L'ostéocalcine, un médicament ?
«L'ostéocalcine pourrait-elle avoir une utilité thérapeutique? Les souris qui ont une augmentation d'activité ostéocalcine permettent de poser cette question. Si l'on prend des souris K-O ESP (activité ostéocalcine accrue) et qu'on les fait manger trop, elles ne deviennent ni obèses ni diabétiques. Et si l'on détruit leurs cellules bêta, ces souris ont une insuline très basse, mais elles ne développent pas de diabète car elles ont une augmentation de la sensibilité à l'insuline. En d'autres termes, l'ostéocalcine est en amont de l'insuline et de l'adiponectine. Et d'un point de vue génétique, la surcharge pondérale et le diabète de type2, qui sont deux des manifestations du syndrome métabolique, dépendent de la présence ou de l'absence d'une hormone osseuse. Le fait que, en vieillissant, on gagne du poids, et que cela survient alors que la masse osseuse diminue, semble, à la lumière de nos résultats, être plus qu'une coïncidence; c'est en partie une conséquence pathologique de la baisse de la masse osseuse avec l'âge, puisque l'os est un organe endocrine qui régule le métabolisme énergétique.
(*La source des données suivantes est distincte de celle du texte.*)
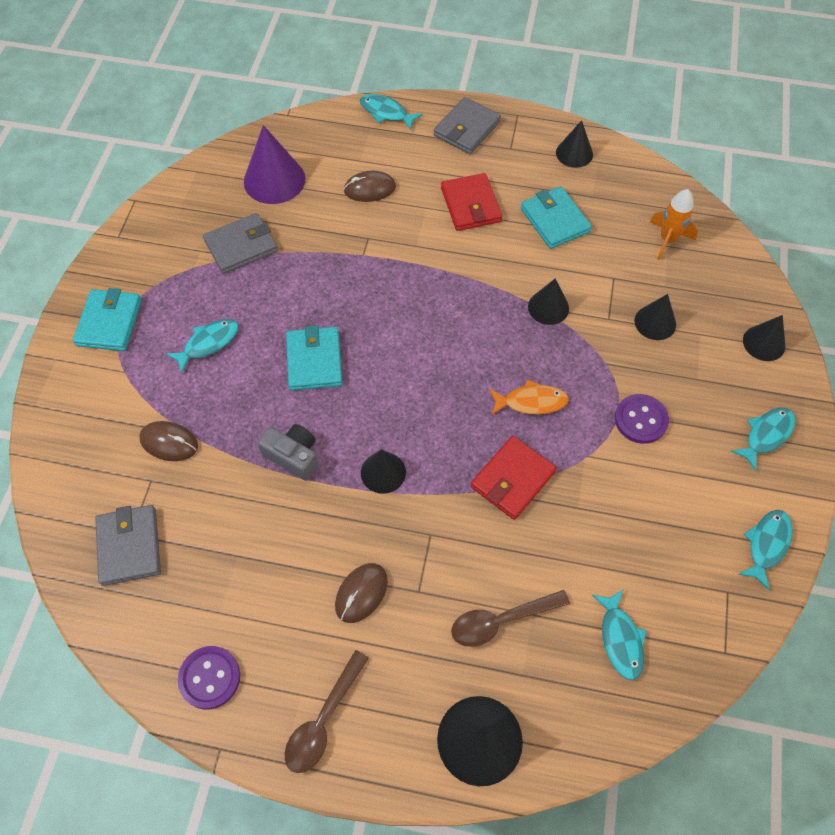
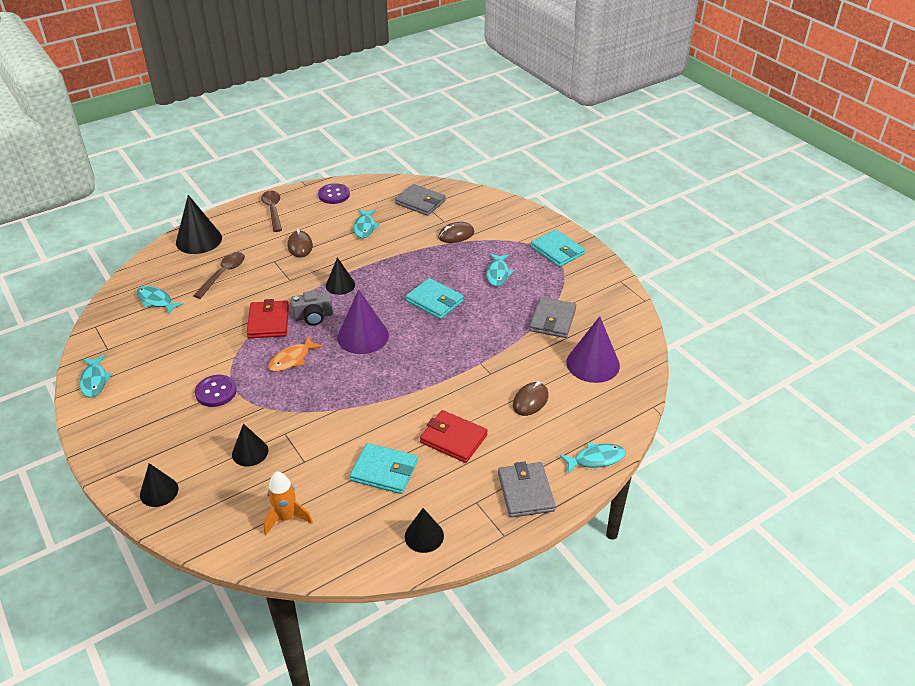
camera: 135 degrees right, 20 degrees down
(293, 456) = (392, 264): grey camera -> grey camera (313, 316)
(434, 374) = (363, 336): none -> purple cone
(548, 307) = (331, 413): black cone -> none
(766, 435) = (125, 435): turquoise fish -> turquoise fish (365, 227)

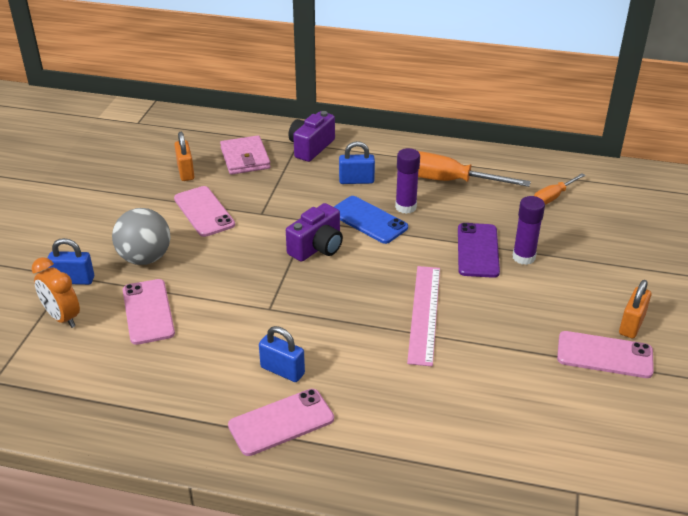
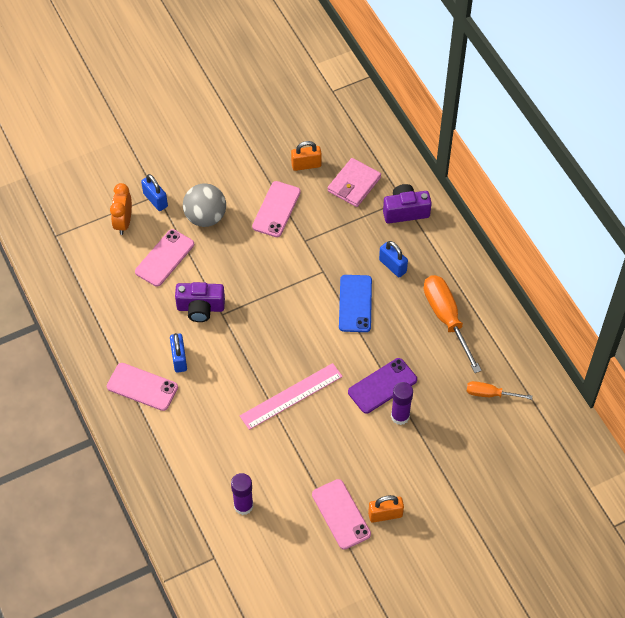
camera: 50 degrees right, 20 degrees up
(186, 172) = (306, 165): orange padlock -> orange padlock turned 45 degrees clockwise
(317, 247) = (300, 296): purple camera -> purple camera (200, 308)
(405, 207) = (390, 315): purple glue stick -> purple glue stick (243, 506)

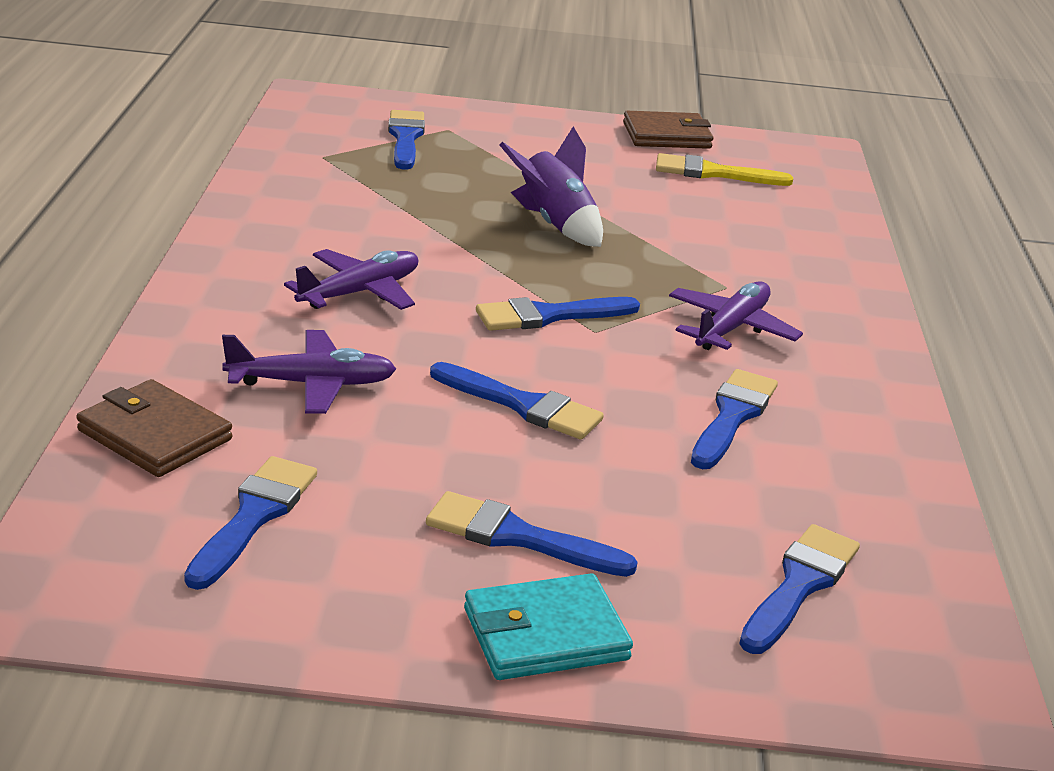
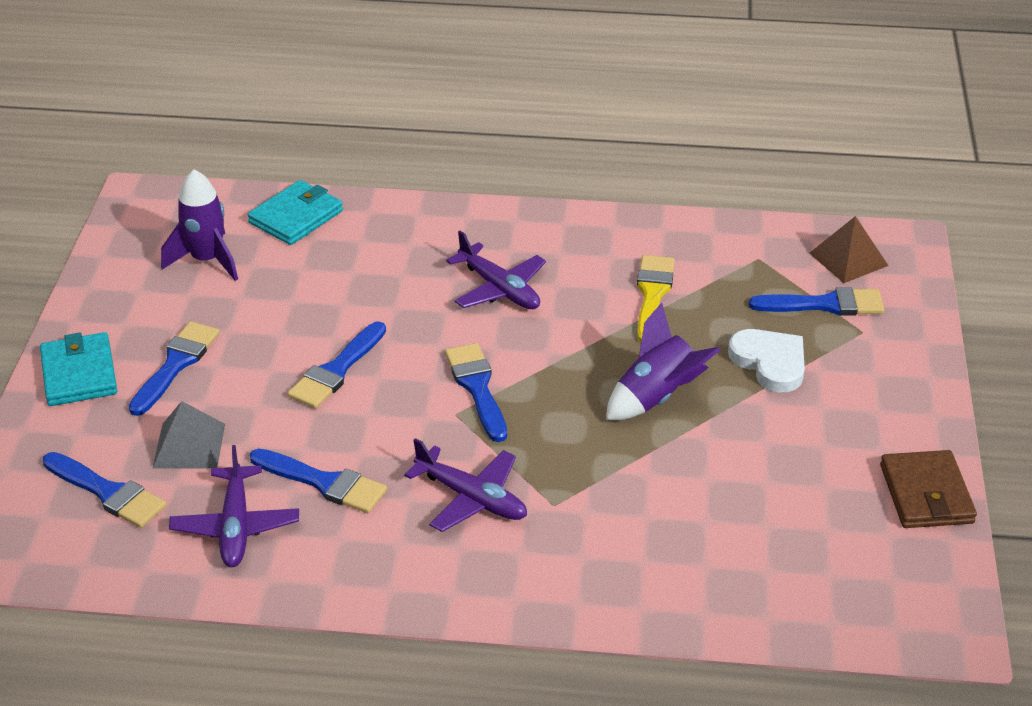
camera: 95 degrees right, 10 degrees up
(155, 435) = (296, 217): brown wallet -> turquoise wallet
(254, 516) = (207, 260): blue brush -> purple rocket
(312, 384) = (360, 273): purple plane -> purple plane (236, 526)
(331, 120) = (848, 259): none -> brown pyramid
(496, 170) = (770, 362): none -> white heart
(689, 518) = (189, 445): none -> grey pyramid
(713, 173) = (830, 523): yellow brush -> yellow brush (652, 295)

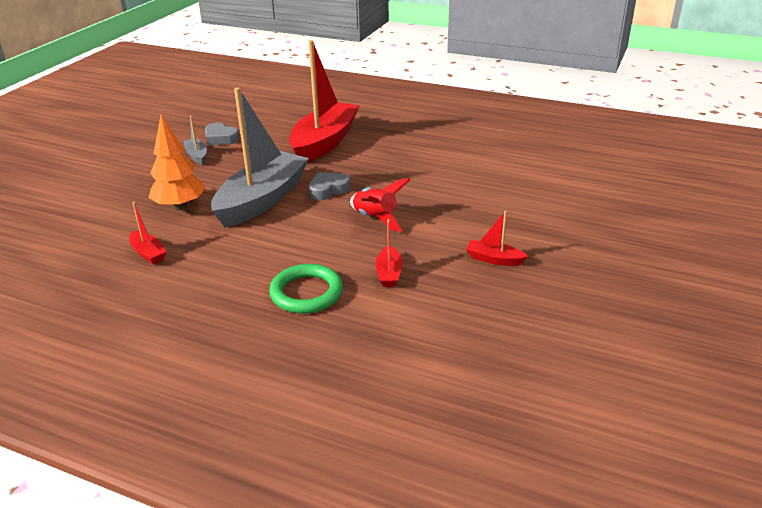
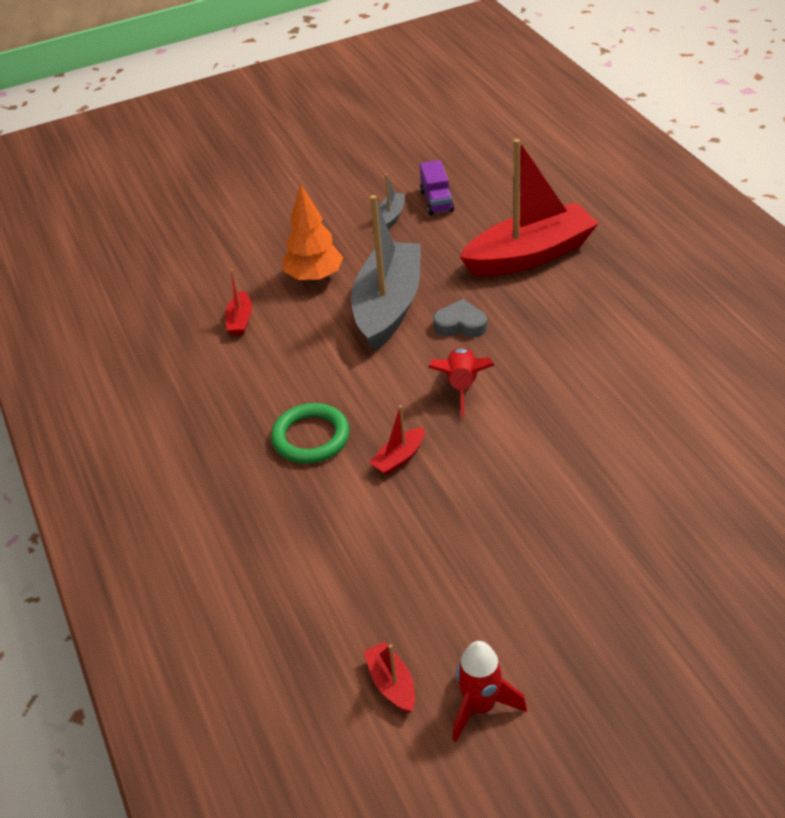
camera: 45 degrees right, 10 degrees up
(220, 138) = (436, 201): grey heart -> purple truck
(262, 200) = (388, 306): grey boat -> grey boat turned 60 degrees counterclockwise
(494, 259) = (512, 501): red boat -> red boat (392, 684)
(642, 373) = (480, 706): none -> red rocket

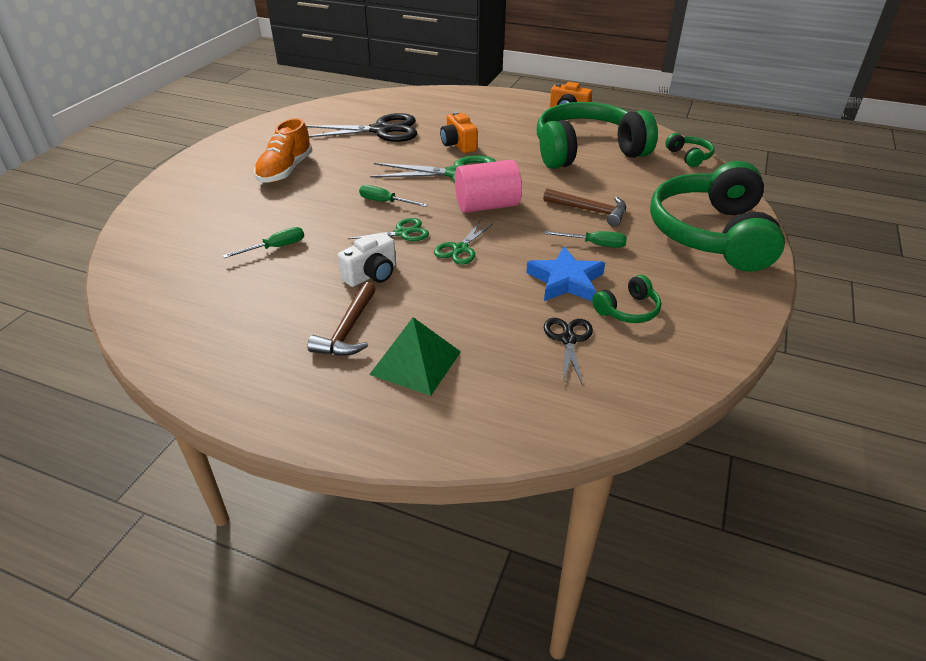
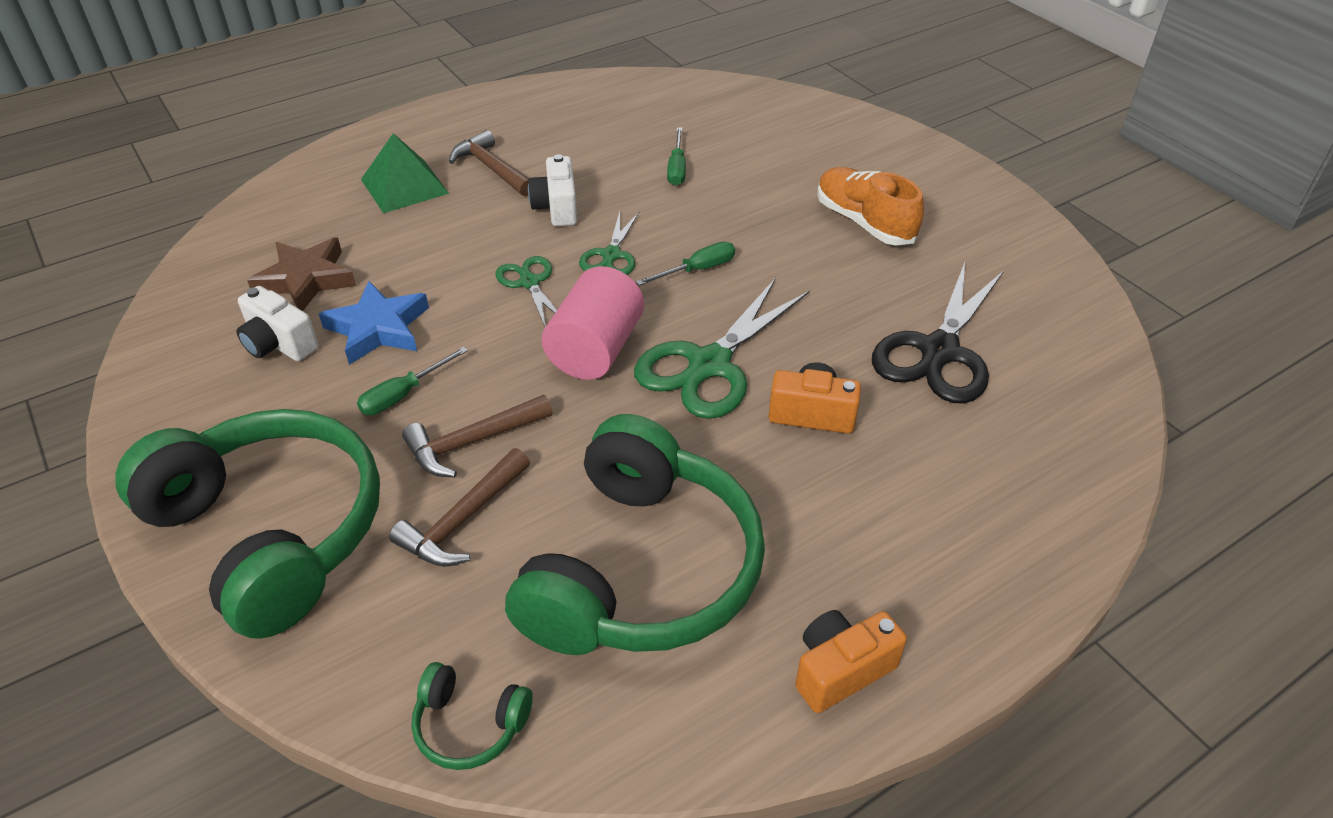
camera: 125 degrees right, 5 degrees up
(568, 339) = (306, 279): black scissors -> brown star
(628, 193) = (463, 520): none -> brown hammer
(628, 310) = (279, 344): green headphones -> white camera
Si ces observations chez la souris sont transposables chez l'homme, l'ostéocalcine devrait offrir un traitement du diabète de type2 qui remplacerait l'insuline pour la bonne raison que l'ostéocalcine, à la différence de l'insuline, augmente à la fois la sécrétion d'insuline et la sensibilité à l'insuline. Des efforts sont maintenant entrepris par une compagnie pour examiner si l'on peut développer l'ostéocalcine comme un médicament», laisse entrevoir le Pr Karsenty.
«Ainsi, non seulement l'implication conceptuelle de ces résultats est relativement originale parce qu'ils montrent essentiellement que le syndrome métabolique est une maladie osseuse, l'application médicale, s'il y en a une, devrait survenir possiblement à court terme.»
(1) « Cell » du 10 août 2007.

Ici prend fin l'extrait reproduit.